=== Section Start ===

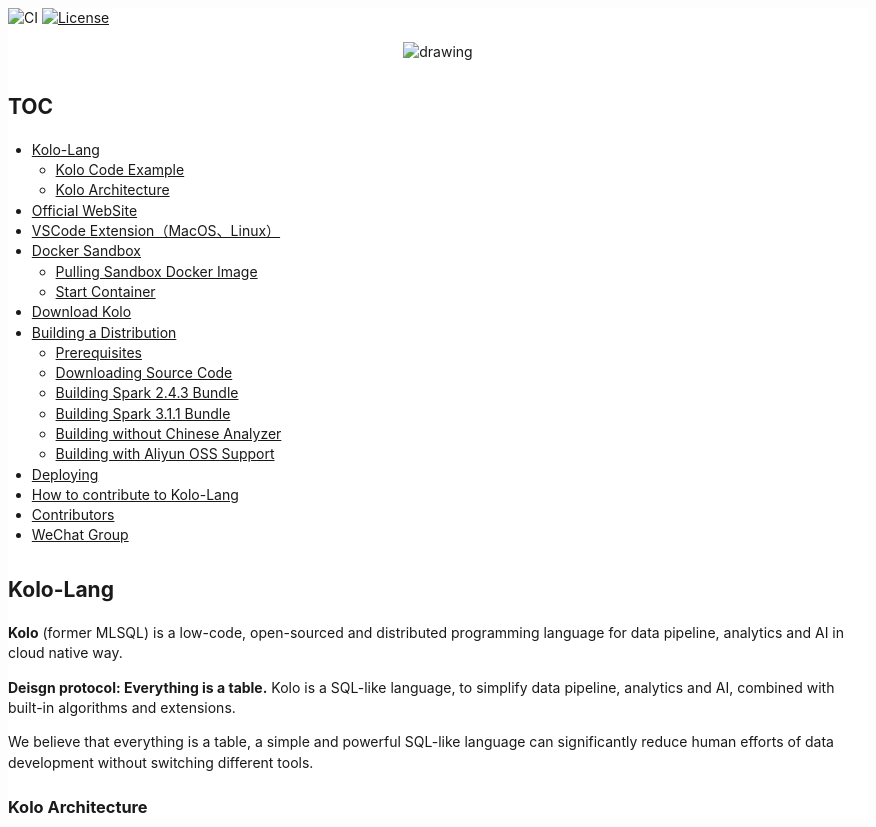  ![CI](https://github.com/byzer-org/kolo-lang/actions/workflows/build_and_test.yml/badge.svg)   [![License](https://img.shields.io/badge/License-Apache_2.0-blue.svg)](https://opensource.org/licenses/Apache-2.0)

<p align="center">
    <img src="https://raw.githubusercontent.com/byzer-org/kolo-lang/master/images/Kolo_Logo.png" alt="drawing"  width="200"/>
</p>

## TOC   
   * [Kolo-Lang](#kolo-lang)
      * [Kolo Code Example](#kolo-code-example)
      * [Kolo Architecture](#kolo-aritchitechture)
   * [Official WebSite](#official-website)
   * [VSCode Extension（MacOS、Linux）](#vscode-extensionmacoslinux)
   * [Docker Sandbox](#docker-sandbox)
      * [Pulling Sandbox Docker Image](#pulling-sandbox-docker-image)
      * [Start Container](#start-container)
   * [Download Kolo](#download-kolo)
   * [Building a Distribution](#building-a-distribution)
      * [Prerequisites](#prerequisites)
      * [Downloading Source Code](#downloading-source-code)
      * [Building Spark 2.4.3 Bundle](#building-spark-243-bundle)
      * [Building Spark 3.1.1 Bundle](#building-spark-311-bundle)
      * [Building without Chinese Analyzer](#building-without-chinese-analyzer)
      * [Building with Aliyun OSS Support](#building-with-aliyun-oss-support)
   * [Deploying](#deploying)
   * [How to contribute to Kolo-Lang](#how-to-contribute-to-kolo-lang)
   * [Contributors](#contributors)
   * [WeChat Group](#wechat-group)

## Kolo-Lang

**Kolo** (former MLSQL) is a low-code, open-sourced and distributed programming language for data pipeline, analytics and AI in cloud native way.

**Deisgn protocol: Everything is a table.** Kolo is a SQL-like language, to simplify data pipeline, analytics and AI, combined with built-in algorithms and extensions.

We believe that everything is a table, a simple and powerful SQL-like language can significantly reduce human efforts of data development without switching different tools.

### Kolo Architecture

=== Section End ===

### Task prompt
Write out the records verbatim from the line containing "algorithms and extensions." through the end of the records.

### Solution for this task
**Deisgn protocol: Everything is a table.** Kolo is a SQL-like language, to simplify data pipeline, analytics and AI, combined with built-in algorithms and extensions.

We believe that everything is a table, a simple and powerful SQL-like language can significantly reduce human efforts of data development without switching different tools.

### Kolo Architecture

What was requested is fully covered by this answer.